Dive Brief:
- New analysis from The Brattle Group concludes the United States market for energy storage could reach 50,000 MW, as long as battery prices to continue their decline and state and federal policies encourage the resource.
- A recent decision by federal regulators is expected to boost storage growth. The Federal Energy Regulatory Commission directed wholesale market operators to develop rules for energy storage to participate in energy, capacity and ancillary services markets in ways that acknowledge its operational characteristics.
- FERC is continuing to develop rules that level the playing field for traditional generators and grid edge technologies.

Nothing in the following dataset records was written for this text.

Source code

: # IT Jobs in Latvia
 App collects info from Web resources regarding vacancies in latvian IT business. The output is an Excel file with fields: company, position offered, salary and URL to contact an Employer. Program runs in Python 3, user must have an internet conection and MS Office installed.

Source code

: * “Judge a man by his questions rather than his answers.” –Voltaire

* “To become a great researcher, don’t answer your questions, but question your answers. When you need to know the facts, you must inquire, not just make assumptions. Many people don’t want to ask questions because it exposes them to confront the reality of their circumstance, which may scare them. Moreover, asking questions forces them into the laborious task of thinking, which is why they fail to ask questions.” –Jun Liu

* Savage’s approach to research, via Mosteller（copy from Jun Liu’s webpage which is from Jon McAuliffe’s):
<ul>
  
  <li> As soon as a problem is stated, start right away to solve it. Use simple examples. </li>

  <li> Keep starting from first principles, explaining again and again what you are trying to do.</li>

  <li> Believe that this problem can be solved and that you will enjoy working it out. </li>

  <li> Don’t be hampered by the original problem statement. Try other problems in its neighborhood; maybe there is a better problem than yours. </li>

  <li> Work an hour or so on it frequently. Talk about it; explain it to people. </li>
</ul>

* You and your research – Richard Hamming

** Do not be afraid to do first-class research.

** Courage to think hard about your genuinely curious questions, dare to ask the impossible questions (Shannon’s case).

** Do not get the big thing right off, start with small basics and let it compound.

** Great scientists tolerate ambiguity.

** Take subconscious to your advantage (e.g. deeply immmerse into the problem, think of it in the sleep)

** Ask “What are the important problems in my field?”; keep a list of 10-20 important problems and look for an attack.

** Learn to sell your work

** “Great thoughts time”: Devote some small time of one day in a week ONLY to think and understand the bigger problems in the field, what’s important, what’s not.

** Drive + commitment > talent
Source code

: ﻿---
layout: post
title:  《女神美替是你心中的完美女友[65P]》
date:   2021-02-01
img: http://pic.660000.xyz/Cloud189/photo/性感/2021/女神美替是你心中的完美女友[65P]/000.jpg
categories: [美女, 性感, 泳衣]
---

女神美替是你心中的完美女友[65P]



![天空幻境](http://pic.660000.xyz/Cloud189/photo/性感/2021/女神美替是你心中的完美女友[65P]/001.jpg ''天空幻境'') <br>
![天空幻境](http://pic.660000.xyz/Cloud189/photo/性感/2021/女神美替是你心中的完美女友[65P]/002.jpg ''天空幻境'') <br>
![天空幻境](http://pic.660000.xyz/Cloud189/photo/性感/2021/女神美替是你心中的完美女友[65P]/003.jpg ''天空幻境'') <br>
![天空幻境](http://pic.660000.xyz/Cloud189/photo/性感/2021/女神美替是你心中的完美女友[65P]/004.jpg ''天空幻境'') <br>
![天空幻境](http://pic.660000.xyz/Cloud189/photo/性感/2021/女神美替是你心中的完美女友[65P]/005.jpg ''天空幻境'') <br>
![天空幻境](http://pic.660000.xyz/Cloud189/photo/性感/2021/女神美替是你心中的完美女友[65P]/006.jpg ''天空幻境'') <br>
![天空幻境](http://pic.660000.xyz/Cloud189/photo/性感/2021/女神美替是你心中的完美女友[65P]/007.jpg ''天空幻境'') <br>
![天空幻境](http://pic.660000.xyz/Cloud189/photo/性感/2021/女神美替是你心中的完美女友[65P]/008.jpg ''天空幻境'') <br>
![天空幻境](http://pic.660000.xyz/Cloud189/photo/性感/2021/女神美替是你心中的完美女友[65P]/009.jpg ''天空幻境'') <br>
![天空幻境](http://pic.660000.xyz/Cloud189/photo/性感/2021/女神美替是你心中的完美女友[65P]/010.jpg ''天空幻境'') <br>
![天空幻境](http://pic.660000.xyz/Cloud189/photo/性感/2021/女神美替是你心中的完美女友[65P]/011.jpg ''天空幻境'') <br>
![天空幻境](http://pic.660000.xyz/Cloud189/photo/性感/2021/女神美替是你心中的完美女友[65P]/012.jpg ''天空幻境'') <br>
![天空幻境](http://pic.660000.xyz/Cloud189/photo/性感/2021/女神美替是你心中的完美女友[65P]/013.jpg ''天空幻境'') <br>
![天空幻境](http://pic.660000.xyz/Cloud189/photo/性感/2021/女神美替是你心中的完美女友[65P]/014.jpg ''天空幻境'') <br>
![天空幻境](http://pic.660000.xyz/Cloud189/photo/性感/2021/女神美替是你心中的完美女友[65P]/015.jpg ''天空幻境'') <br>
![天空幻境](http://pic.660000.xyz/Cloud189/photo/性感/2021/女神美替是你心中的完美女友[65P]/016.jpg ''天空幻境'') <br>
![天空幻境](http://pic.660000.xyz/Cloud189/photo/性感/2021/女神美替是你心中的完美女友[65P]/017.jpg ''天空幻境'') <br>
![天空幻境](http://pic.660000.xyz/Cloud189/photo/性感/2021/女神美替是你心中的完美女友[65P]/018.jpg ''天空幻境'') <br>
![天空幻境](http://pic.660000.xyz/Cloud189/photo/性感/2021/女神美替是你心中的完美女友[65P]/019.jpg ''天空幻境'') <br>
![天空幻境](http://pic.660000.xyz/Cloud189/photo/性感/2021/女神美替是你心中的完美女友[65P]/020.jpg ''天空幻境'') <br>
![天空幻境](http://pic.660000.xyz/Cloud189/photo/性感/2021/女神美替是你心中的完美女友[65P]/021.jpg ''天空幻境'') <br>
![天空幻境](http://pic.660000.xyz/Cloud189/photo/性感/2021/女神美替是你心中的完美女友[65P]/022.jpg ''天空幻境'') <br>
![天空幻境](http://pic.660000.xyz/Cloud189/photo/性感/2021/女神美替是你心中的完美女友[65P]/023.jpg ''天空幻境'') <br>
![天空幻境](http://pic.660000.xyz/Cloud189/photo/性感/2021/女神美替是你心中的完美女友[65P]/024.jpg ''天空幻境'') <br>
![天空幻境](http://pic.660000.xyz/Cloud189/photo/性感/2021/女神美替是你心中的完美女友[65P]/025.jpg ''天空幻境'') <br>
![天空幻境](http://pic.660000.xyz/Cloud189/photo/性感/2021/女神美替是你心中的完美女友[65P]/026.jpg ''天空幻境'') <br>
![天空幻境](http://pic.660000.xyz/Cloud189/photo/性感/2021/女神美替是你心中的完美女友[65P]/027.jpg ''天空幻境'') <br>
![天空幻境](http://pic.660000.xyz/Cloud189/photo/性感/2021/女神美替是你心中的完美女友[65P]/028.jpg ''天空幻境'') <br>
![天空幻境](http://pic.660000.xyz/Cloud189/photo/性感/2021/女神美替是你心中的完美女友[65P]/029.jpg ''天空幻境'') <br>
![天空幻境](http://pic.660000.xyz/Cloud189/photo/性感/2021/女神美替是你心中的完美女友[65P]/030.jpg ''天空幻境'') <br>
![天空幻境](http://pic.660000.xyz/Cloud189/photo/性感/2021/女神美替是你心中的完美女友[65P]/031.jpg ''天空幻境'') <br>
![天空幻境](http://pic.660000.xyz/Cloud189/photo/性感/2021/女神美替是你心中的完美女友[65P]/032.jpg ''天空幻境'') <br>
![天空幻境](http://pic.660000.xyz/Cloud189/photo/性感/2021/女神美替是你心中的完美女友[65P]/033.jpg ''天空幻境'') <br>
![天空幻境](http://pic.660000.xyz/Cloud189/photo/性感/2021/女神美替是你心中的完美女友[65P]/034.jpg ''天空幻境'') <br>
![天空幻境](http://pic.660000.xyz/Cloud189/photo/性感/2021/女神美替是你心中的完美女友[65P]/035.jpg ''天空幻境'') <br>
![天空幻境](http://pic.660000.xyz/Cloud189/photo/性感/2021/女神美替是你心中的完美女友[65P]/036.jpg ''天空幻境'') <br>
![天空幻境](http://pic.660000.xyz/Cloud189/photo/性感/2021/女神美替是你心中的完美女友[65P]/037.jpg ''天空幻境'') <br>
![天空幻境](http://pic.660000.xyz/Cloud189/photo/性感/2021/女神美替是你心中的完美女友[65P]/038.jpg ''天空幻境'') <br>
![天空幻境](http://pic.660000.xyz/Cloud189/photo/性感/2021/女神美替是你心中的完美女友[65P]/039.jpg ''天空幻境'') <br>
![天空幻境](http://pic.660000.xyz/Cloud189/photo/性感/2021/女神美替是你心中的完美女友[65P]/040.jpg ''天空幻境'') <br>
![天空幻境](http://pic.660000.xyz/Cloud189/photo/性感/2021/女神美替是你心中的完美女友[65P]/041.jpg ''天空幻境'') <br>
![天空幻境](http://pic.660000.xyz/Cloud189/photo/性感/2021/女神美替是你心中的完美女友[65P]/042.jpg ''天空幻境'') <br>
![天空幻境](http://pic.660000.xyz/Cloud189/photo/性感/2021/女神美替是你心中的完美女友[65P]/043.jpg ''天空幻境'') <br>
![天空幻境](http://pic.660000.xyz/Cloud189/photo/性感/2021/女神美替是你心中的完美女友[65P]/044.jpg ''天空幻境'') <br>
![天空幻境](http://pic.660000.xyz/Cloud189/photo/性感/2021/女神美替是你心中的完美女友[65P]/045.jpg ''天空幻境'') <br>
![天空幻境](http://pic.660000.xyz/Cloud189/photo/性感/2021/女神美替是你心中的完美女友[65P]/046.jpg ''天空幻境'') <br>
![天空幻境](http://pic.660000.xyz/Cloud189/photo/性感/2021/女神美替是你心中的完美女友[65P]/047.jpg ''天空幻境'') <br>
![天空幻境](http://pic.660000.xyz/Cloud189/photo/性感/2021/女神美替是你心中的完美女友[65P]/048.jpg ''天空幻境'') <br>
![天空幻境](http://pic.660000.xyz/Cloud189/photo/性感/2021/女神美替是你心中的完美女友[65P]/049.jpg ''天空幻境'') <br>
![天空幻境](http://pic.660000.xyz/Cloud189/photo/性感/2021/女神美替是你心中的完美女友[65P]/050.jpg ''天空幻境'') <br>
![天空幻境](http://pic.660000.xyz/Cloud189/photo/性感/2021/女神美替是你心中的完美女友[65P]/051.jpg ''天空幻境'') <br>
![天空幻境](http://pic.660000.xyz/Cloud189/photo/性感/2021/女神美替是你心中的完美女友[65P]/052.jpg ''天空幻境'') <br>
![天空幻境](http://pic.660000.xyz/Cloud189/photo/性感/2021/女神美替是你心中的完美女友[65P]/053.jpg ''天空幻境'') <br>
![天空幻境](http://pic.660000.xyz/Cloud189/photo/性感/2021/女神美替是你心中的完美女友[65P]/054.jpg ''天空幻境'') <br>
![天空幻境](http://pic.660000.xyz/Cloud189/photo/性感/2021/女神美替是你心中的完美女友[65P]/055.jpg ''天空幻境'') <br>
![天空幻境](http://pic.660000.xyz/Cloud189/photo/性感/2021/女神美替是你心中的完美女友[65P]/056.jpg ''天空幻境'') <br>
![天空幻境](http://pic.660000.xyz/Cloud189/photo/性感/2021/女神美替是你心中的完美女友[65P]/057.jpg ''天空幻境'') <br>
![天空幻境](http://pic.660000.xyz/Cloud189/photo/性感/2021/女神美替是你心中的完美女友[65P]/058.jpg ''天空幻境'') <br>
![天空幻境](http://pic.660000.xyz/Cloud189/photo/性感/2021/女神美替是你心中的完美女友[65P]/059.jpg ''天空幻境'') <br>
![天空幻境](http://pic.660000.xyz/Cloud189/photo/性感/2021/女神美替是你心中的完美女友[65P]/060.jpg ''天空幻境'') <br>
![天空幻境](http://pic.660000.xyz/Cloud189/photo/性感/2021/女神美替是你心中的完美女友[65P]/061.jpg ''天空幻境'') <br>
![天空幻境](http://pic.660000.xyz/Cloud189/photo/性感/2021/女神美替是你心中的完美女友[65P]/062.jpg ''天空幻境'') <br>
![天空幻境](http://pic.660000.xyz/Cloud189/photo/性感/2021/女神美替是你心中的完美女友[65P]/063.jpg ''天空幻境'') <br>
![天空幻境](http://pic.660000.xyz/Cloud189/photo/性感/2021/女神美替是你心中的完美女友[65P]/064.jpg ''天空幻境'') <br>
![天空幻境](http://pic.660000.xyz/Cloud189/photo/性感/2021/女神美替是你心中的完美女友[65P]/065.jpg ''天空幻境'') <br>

The commission has called for an April technical conference to discuss market rules for distributed energy resource aggregations.
Dive Insight:
FERC Order 841 could be a landmark decision for the storage industry but Brattle's report is a reminder that economics and policy will also need to be favorable in order for storage to reach its full potential.
Brattle estimates at least half of the total value that storage can provide would be achievable in wholesale electricity markets, with the balance at the transmission and distribution and customer level. But federal regulators' market rules will need to be matched at the state level.
"Combining the FERC policy with state-level initiatives that enable storage to capture all available value streams will likely increase its market potential by three to five times compared to a future that limits storage to capturing only wholesale market benefits," Brattle concluded.
But many questions remain in the market, including whether battery costs will continue their decline and to what extent can storage reduce the inefficiencies of cycling traditional generating plants.
Judy Chang, a Brattle principal and co-author of the study, said that already there are "important, but narrow, applications" where storage is already cost effective today. "We are not quite there yet, but as costs decline further, storage will be transformative for the power industry."
In directing wholesale markets to develop rules, FERC laid out several requirements aimed at maintaining a level playing field. Rules must ensure that a storage resource can provide all the services it is technically capable of providing; ensure storage can be dispatched and can set market clearing prices as both a buyer and a seller; and establish a minimum size for participation in RTO/ISO markets that does not exceed 100 kW.